TURQUIE – ARABIE SAOUDITE
Digne d’un mauvais film d’espionnage, l’exécution à moitié avouée de l’opposant et journaliste Jamal Khashoggi au consulat d’Arabie Saoudite à Istanbul est une très mauvaise affaire pour le régime saoudien et notamment pour son nouvel homme fort, Mohammed Bin Salman, qui à trente-trois ans avait réussi, au terme d’opérations spectaculaires, à subvertir l’ordre successoral pour s’installer comme seul héritier de la dynastie des Saoud.
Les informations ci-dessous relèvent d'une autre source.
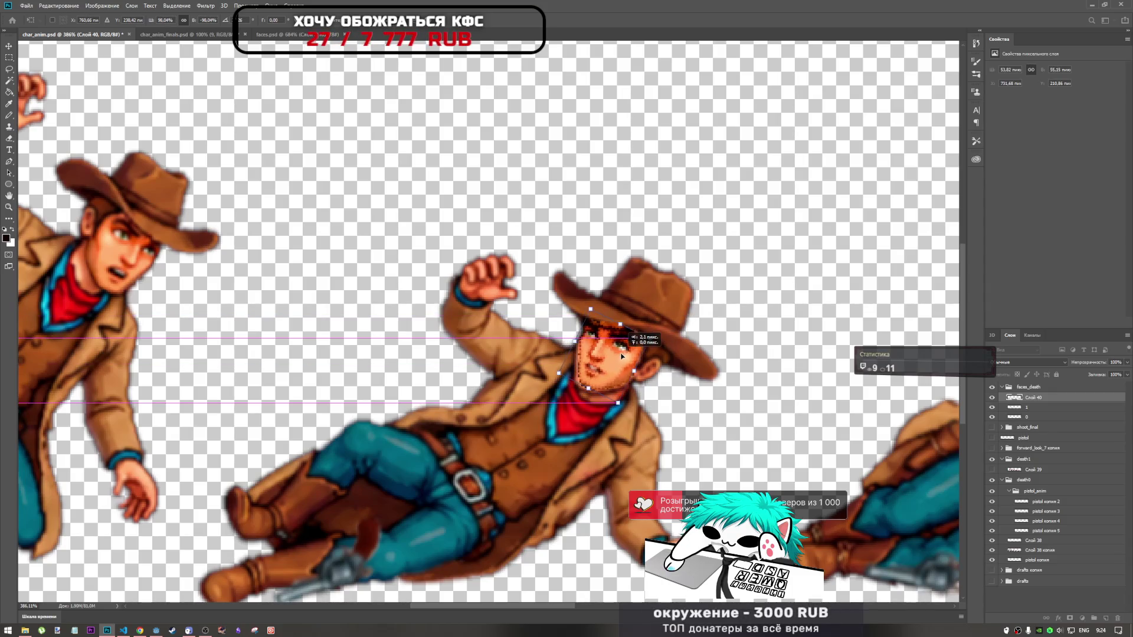
pyautogui.moveTo(647, 337)
pyautogui.mouseDown()
pyautogui.moveTo(662, 340)
pyautogui.moveTo(630, 352)
pyautogui.moveTo(653, 338)
pyautogui.mouseUp()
Lancé dans une entreprise de modernisation du pays à marche forcée, MBS a multiplié les signes d’ouverture, opéré un rapprochement stratégique en direction d’Israël et des Etats-Unis et entamé un bras de fer contre l’axe frériste dont le Qatar est le pivot. Son « Davos du désert » devait être une pièce maîtresse de son offensive de charme envers des Occidentaux tout disposés à être séduits, perspectives commerciales et intérêts géopolitiques aidant. Las : l’affaire Khashoggi a détruit en quelques heures ce que la dévastatrice campagne au Yémen et la timidité des réformes internes n’avaient pu entamer. A l’extérieur, MBS a vu ses soutiens s’évanouir ou, à tout le moins, s’efforcer à une prudence inédite, comme Donald Trump. A l’intérieur, les prochains jours diront si ce faux pas, qu’il lui soit directement imputé ou pas, aura raison de son ascension fulgurante.
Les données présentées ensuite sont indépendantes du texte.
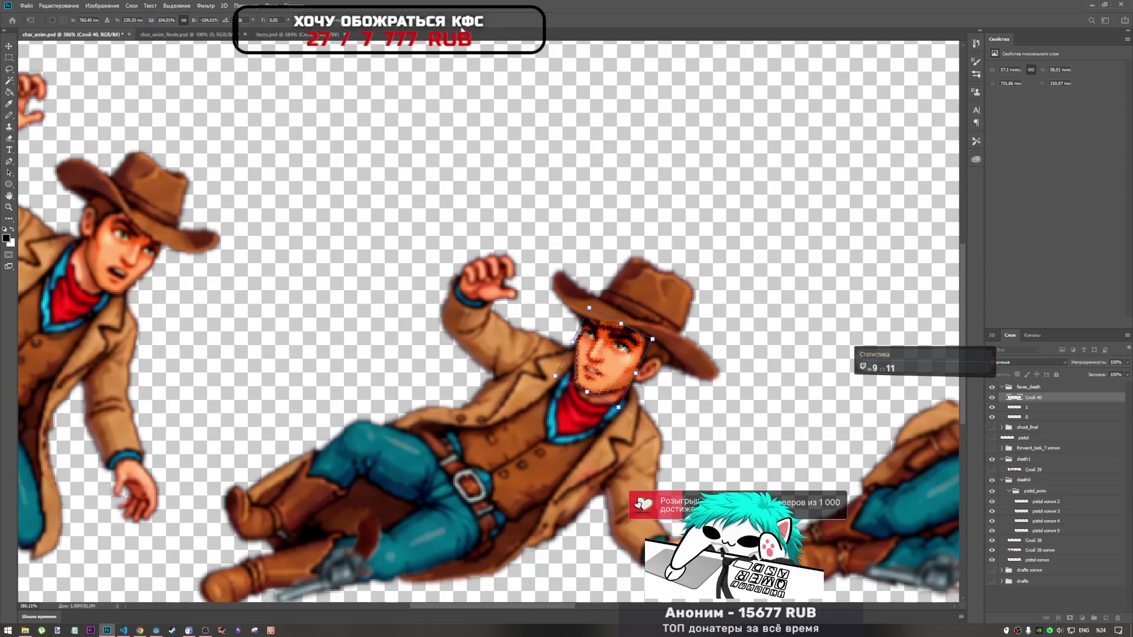
pyautogui.press('Return')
Les malheurs des uns faisant le bonheur des autres, cette affaire donne à Erdogan, fragilisé par la crise économique plus encore que par ses choix géostratégiques hasardeux, de reprendre la main et de poser en improbable garant de la liberté de la presse. On mesure à quel point tout reste précaire dans cette région du monde, combien les signaux positifs doivent y être accueillis avec réserve, et combien la stabilité, dont nous avons pourtant besoin pour nos intérêts propres, se trouve loin à l’horizon.